INPUT RECORDS

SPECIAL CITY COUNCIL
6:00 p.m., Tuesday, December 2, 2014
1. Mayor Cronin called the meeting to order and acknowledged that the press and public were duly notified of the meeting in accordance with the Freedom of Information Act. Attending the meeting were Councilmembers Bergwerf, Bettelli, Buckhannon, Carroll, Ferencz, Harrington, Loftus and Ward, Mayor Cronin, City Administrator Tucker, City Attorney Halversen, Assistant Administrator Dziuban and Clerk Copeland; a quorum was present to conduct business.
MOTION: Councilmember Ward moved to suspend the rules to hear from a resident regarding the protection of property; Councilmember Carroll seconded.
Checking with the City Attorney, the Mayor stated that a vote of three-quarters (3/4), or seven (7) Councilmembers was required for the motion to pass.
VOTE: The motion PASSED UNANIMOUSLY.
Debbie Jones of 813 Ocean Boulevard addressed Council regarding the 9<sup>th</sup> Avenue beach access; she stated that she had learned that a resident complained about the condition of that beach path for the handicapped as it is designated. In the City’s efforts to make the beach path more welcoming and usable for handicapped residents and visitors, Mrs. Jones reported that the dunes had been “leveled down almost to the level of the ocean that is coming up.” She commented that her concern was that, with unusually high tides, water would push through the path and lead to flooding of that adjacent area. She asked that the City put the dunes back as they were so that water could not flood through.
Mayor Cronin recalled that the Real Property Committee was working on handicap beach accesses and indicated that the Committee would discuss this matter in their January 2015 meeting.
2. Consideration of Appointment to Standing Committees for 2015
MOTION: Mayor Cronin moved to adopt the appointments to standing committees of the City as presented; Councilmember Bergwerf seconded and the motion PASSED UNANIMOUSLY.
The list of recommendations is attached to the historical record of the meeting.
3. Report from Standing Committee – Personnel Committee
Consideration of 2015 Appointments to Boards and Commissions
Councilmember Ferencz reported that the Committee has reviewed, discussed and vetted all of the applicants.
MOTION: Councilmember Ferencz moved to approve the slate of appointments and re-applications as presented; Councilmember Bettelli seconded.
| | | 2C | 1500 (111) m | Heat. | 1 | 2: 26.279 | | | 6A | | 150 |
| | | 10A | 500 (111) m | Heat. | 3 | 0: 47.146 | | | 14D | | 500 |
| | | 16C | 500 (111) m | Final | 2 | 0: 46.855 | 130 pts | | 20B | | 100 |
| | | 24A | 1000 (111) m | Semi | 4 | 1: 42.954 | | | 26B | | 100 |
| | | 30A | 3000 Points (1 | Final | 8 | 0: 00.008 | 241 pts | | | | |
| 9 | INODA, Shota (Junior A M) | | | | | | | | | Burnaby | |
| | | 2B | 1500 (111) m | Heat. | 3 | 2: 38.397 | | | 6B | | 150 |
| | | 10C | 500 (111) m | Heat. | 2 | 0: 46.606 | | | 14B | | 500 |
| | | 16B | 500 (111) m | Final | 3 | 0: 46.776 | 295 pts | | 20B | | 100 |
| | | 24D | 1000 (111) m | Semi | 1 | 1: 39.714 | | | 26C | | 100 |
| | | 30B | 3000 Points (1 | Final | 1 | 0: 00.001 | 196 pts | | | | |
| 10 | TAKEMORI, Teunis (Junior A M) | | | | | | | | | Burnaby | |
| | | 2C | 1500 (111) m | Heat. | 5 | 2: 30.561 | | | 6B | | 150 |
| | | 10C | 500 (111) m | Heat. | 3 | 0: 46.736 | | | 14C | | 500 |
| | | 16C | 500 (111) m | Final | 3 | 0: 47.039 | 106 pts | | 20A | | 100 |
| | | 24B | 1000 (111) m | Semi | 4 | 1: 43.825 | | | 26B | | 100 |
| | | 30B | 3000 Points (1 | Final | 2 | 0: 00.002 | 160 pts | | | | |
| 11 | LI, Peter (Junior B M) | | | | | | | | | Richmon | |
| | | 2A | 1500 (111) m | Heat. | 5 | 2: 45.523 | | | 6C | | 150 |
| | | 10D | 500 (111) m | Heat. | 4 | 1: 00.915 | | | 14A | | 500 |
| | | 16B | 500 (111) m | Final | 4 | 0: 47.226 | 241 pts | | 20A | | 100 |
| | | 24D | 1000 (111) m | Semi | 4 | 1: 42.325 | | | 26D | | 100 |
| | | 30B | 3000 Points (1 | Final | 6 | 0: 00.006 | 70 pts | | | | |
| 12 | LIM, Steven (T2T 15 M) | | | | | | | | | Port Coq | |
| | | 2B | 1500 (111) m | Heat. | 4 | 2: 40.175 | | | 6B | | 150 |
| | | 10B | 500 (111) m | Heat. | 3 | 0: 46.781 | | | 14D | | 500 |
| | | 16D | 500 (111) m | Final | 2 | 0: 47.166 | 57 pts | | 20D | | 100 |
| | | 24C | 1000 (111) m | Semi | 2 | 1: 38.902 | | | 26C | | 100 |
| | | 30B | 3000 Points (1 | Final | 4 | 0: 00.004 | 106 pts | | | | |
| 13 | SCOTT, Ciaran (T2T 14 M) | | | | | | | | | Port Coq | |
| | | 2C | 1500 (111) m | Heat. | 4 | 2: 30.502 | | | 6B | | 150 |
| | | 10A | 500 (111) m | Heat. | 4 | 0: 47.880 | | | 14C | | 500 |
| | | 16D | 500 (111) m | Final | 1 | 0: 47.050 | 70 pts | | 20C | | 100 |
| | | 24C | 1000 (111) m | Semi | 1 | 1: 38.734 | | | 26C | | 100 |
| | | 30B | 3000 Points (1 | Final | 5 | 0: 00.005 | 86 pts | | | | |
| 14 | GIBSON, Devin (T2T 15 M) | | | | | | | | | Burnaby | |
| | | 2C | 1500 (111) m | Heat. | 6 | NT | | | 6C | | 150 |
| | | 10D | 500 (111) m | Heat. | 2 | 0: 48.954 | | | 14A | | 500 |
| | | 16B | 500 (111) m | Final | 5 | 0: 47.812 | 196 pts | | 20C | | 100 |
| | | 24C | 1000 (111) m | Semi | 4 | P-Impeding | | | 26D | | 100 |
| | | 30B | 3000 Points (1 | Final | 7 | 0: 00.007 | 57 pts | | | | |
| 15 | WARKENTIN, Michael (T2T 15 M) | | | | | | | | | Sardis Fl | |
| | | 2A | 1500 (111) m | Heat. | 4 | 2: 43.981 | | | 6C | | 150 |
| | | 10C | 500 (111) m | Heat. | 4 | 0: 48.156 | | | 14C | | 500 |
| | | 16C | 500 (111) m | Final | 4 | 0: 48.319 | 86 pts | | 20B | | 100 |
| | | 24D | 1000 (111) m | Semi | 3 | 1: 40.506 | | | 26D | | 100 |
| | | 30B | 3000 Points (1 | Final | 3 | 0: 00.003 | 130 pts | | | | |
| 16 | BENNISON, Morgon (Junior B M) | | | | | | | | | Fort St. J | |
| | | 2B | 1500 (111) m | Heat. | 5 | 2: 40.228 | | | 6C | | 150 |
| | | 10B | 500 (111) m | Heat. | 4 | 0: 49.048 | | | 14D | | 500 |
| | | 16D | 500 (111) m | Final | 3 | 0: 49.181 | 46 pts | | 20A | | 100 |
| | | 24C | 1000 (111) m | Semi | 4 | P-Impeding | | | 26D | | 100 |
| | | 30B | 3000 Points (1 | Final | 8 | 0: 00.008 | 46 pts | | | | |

TASK ITEM
For each line in the records that contains the word "from", make a copy.

RESPONSE
MOTION: Councilmember Ward moved to suspend the rules to hear from a resident regarding the protection of property; Councilmember Carroll seconded.
3. Report from Standing Committee – Personnel Committee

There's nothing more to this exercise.